How do humid heat waves get worse?
Coastal warming is a major engine for humid heat waves
New research finds that warming coastal waters is a primary driver of large-scale humid heat waves. The key idea is that the oceans—especially near coastlines—help supply moisture to the atmosphere. As sea surface temperatures rise, more water evaporates, increasing the amount of humidity available for weather systems to amplify.
The study reports that rising coastal sea surface temperatures account for a large fraction of the increase in large-scale humid heat waves, with the contribution estimated at roughly 50 to 64 percent. That proportion matters because humid heat waves are especially dangerous: they don’t just raise air temperature, they also increase “heat stress” by limiting how effectively the human body can cool itself through sweating.
From a climate perspective, the findings also shift attention toward regional ocean conditions rather than treating humid heat waves as only an atmospheric phenomenon. Coastal waters can respond quickly to warming trends, meaning changes in sea surface temperature can feed back into the atmospheric moisture supply that fuels extreme events.

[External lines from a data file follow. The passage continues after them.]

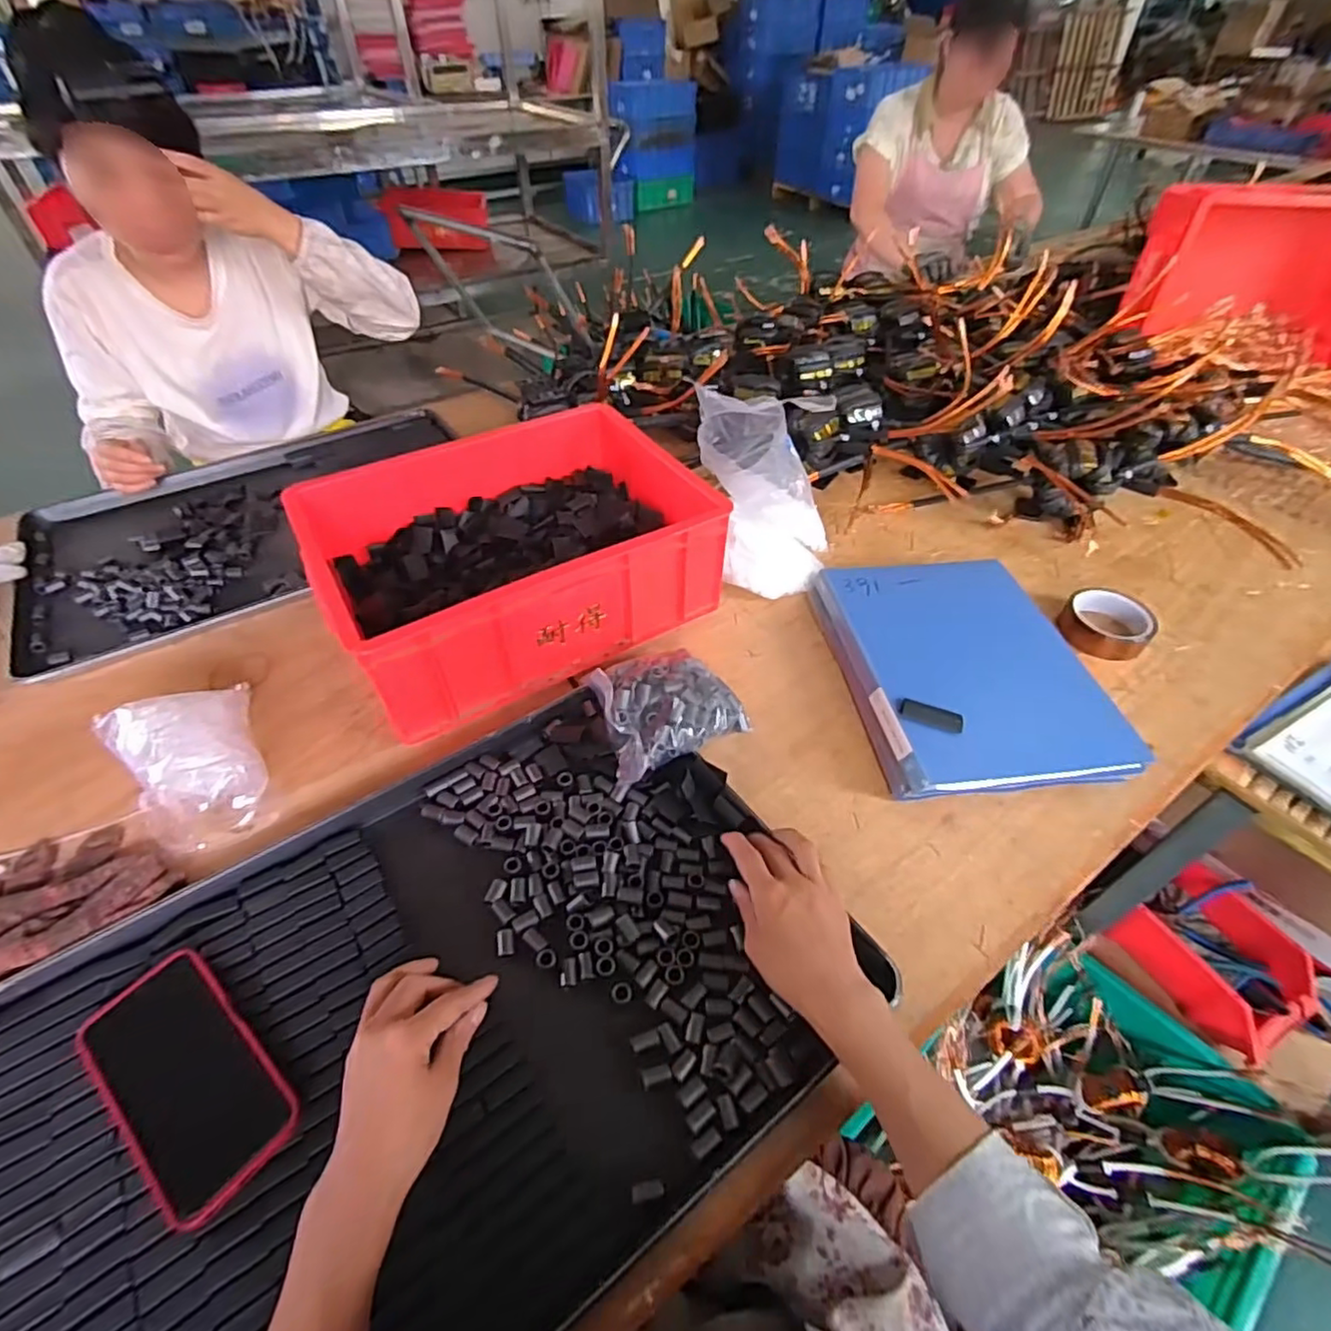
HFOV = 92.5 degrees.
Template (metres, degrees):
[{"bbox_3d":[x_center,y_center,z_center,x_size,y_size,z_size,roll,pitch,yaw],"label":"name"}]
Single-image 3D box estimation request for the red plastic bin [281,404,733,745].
[{"bbox_3d":[-0.180,-0.138,0.744,0.389,0.148,0.314,-24,53,-20],"label":"red plastic bin"}]

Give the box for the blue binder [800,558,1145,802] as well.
[{"bbox_3d":[0.326,-0.006,0.697,0.256,0.039,0.313,-6,49,-6],"label":"blue binder"}]

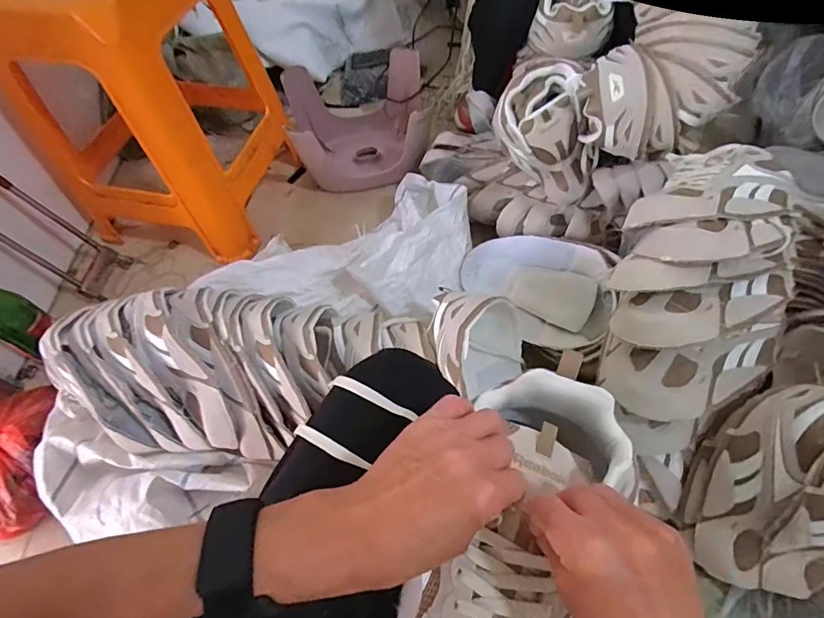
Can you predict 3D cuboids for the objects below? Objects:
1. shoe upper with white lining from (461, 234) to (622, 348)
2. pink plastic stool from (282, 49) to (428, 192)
[{"bbox_3d":[0.205,-0.042,0.760,0.244,0.088,0.148,31,66,22],"label":"shoe upper with white lining"},{"bbox_3d":[-0.115,-0.408,1.043,0.286,0.189,0.229,-8,58,0],"label":"pink plastic stool"}]

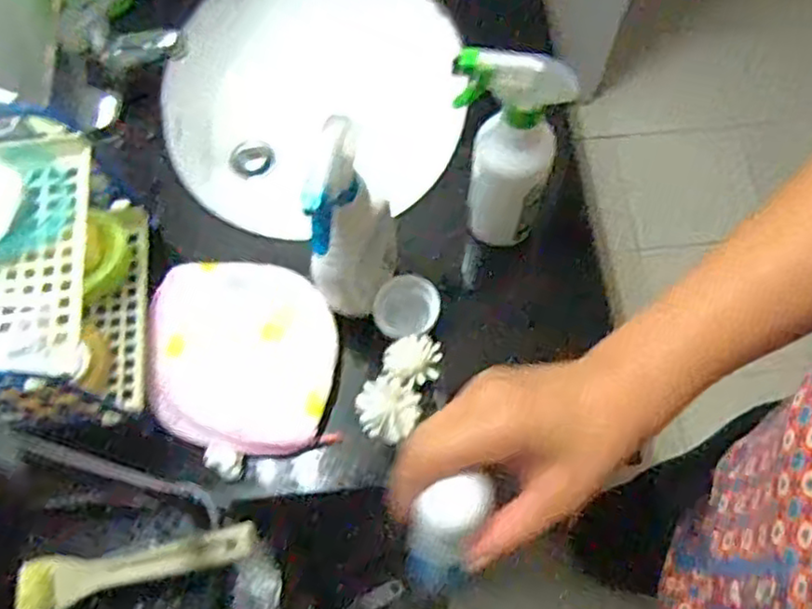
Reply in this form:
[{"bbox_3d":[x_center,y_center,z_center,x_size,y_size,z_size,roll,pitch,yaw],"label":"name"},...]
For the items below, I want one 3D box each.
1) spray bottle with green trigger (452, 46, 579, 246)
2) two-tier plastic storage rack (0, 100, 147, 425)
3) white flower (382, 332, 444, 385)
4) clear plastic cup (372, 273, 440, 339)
[{"bbox_3d":[0.085,-0.130,0.598,0.086,0.247,0.056,5,69,3],"label":"spray bottle with green trigger"},{"bbox_3d":[-0.321,-0.016,0.577,0.136,0.162,0.229,-6,68,-1],"label":"two-tier plastic storage rack"},{"bbox_3d":[0.006,0.044,0.559,0.047,0.021,0.045,-1,68,1],"label":"white flower"},{"bbox_3d":[0.001,0.004,0.636,0.058,0.026,0.064,18,70,8],"label":"clear plastic cup"}]

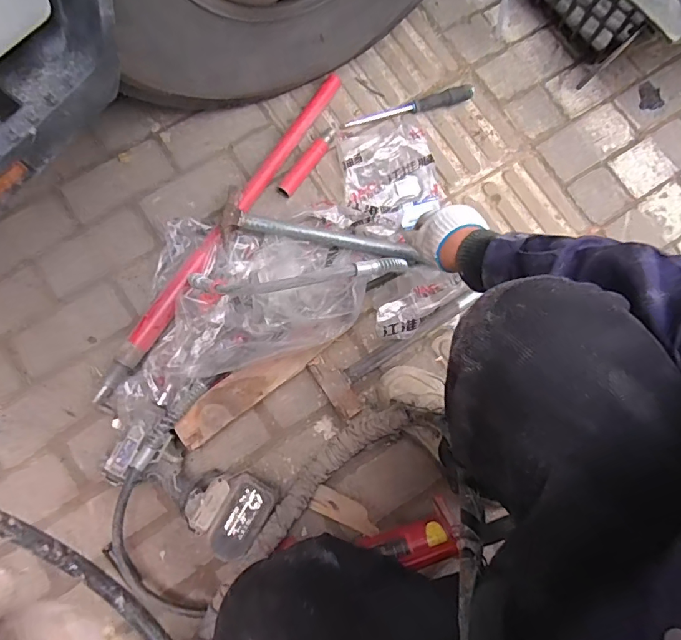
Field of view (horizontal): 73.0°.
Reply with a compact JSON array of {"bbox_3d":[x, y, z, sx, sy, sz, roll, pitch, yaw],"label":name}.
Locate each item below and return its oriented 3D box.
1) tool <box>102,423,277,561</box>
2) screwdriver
[{"bbox_3d":[-0.223,0.249,0.711,0.246,0.075,0.117,30,78,6],"label":"tool"},{"bbox_3d":[0.127,-0.406,0.874,0.256,0.030,0.027,-13,78,-4],"label":"screwdriver"}]

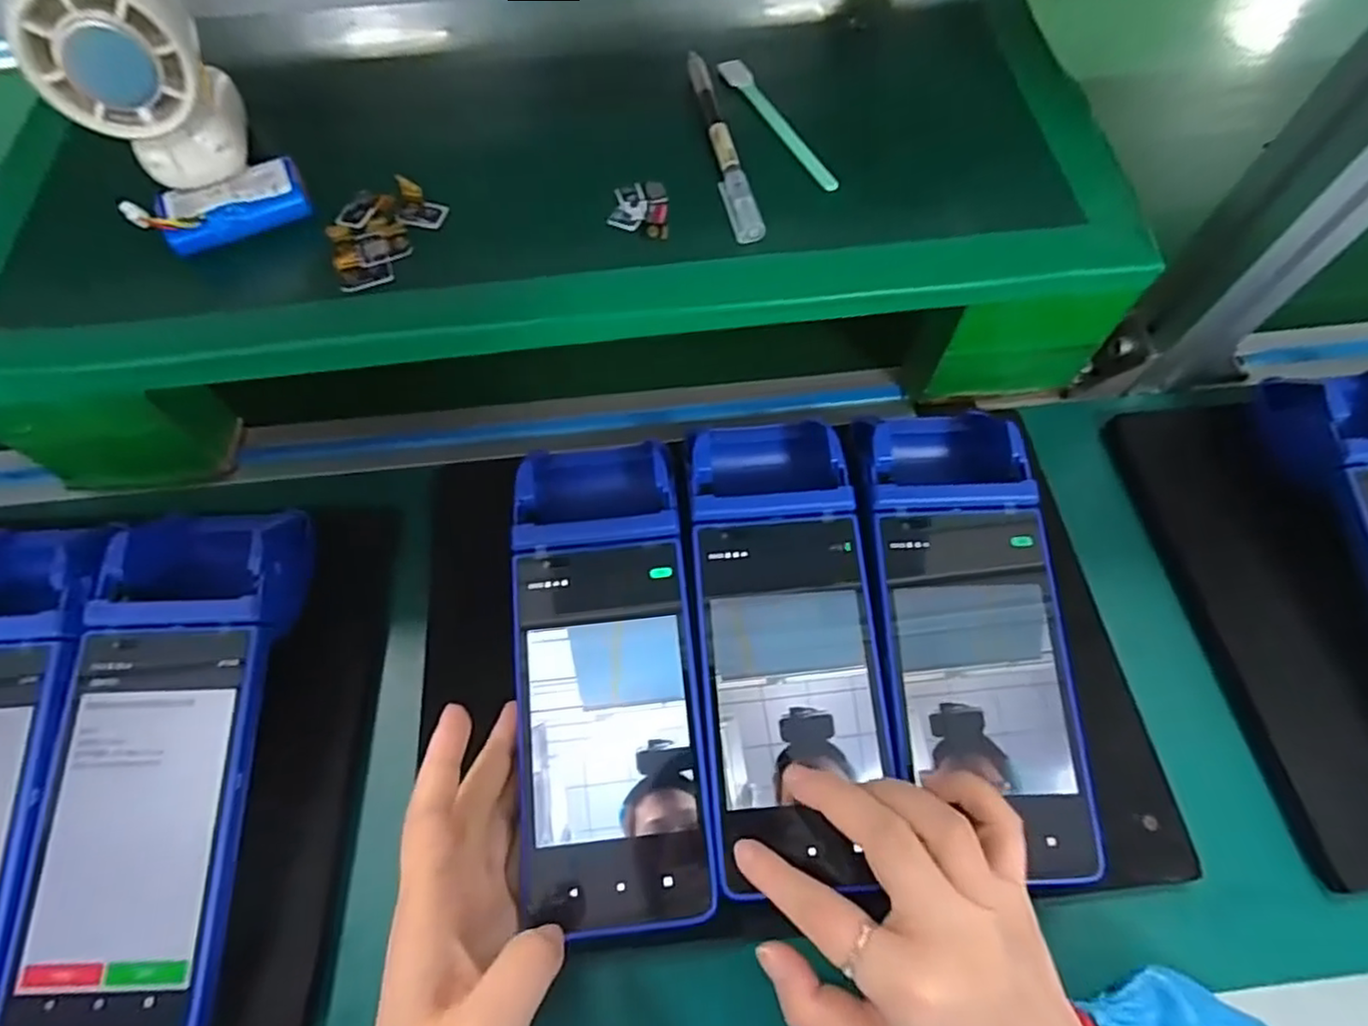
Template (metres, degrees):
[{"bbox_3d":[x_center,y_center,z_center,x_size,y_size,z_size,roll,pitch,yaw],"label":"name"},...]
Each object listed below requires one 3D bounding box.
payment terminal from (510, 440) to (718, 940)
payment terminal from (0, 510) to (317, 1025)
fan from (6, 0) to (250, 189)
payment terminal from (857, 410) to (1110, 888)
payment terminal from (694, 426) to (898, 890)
[{"bbox_3d":[-0.037,0.067,0.315,0.078,0.037,0.222,-5,70,-5],"label":"payment terminal"},{"bbox_3d":[-0.228,0.101,0.302,0.086,0.060,0.229,0,60,-2],"label":"payment terminal"},{"bbox_3d":[-0.226,-0.184,0.278,0.058,0.087,0.071,-23,63,-14],"label":"fan"},{"bbox_3d":[0.132,0.047,0.319,0.080,0.048,0.214,-2,66,-3],"label":"payment terminal"},{"bbox_3d":[0.048,0.059,0.315,0.082,0.036,0.220,-1,70,-2],"label":"payment terminal"}]

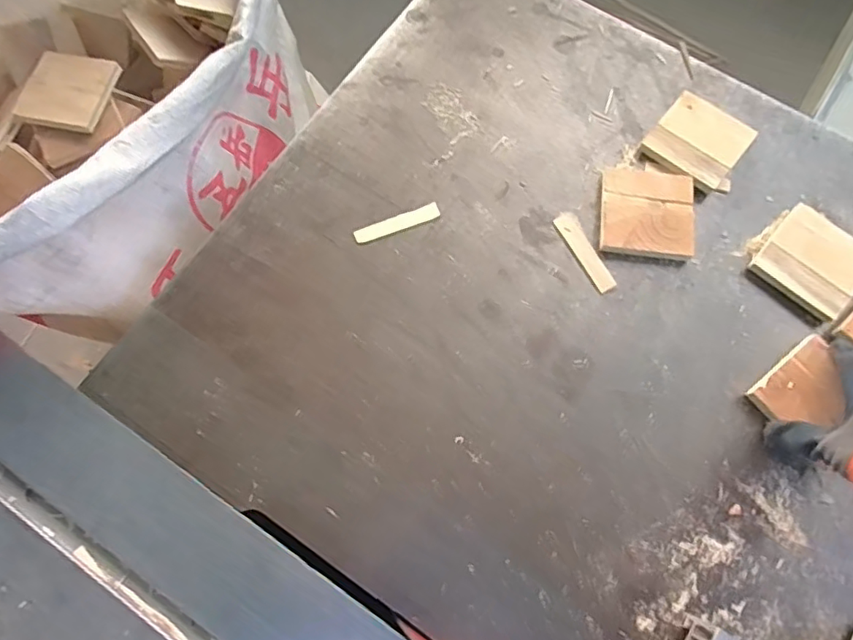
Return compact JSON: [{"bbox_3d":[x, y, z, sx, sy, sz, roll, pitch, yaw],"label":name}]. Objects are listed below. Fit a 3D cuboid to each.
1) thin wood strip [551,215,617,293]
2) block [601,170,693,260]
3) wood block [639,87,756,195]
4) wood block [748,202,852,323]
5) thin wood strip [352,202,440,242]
[{"bbox_3d":[0.158,-0.068,0.558,0.022,0.004,0.091,-25,74,-9],"label":"thin wood strip"},{"bbox_3d":[0.223,-0.107,0.566,0.090,0.016,0.089,8,72,1],"label":"block"},{"bbox_3d":[0.288,-0.189,0.593,0.088,0.018,0.089,40,76,11],"label":"wood block"},{"bbox_3d":[0.381,-0.058,0.548,0.089,0.023,0.089,43,76,12],"label":"wood block"},{"bbox_3d":[-0.029,-0.097,0.565,0.090,0.005,0.016,-23,74,-8],"label":"thin wood strip"}]

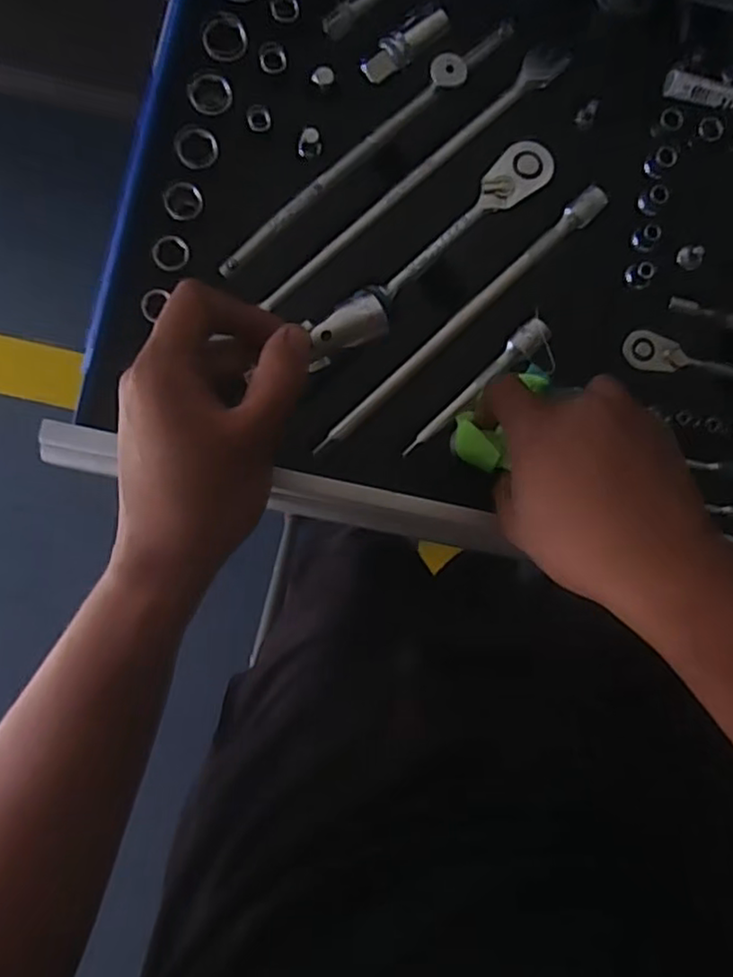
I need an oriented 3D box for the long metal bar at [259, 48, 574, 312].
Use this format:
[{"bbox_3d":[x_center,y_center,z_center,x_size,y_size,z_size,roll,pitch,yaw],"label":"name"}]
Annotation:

Practically, the results imply that forecasts and risk planning for humid extremes may need to track ocean warming closely, not just atmospheric temperature. Policies and adaptation strategies—such as heat-health warnings, cooling center planning, and public health staffing—depend on understanding which drivers dominate different types of heat extremes.
Overall, the research strengthens a specific cause-and-effect chain:
- Warmer coastal seas increase evaporation
- More atmospheric moisture supports stronger humid heat waves
- Humidity boosts health risk beyond temperature alone
By identifying coastal sea surface warming as a dominant contributor, the study provides a clearer target for both scientific attribution and future mitigation planning.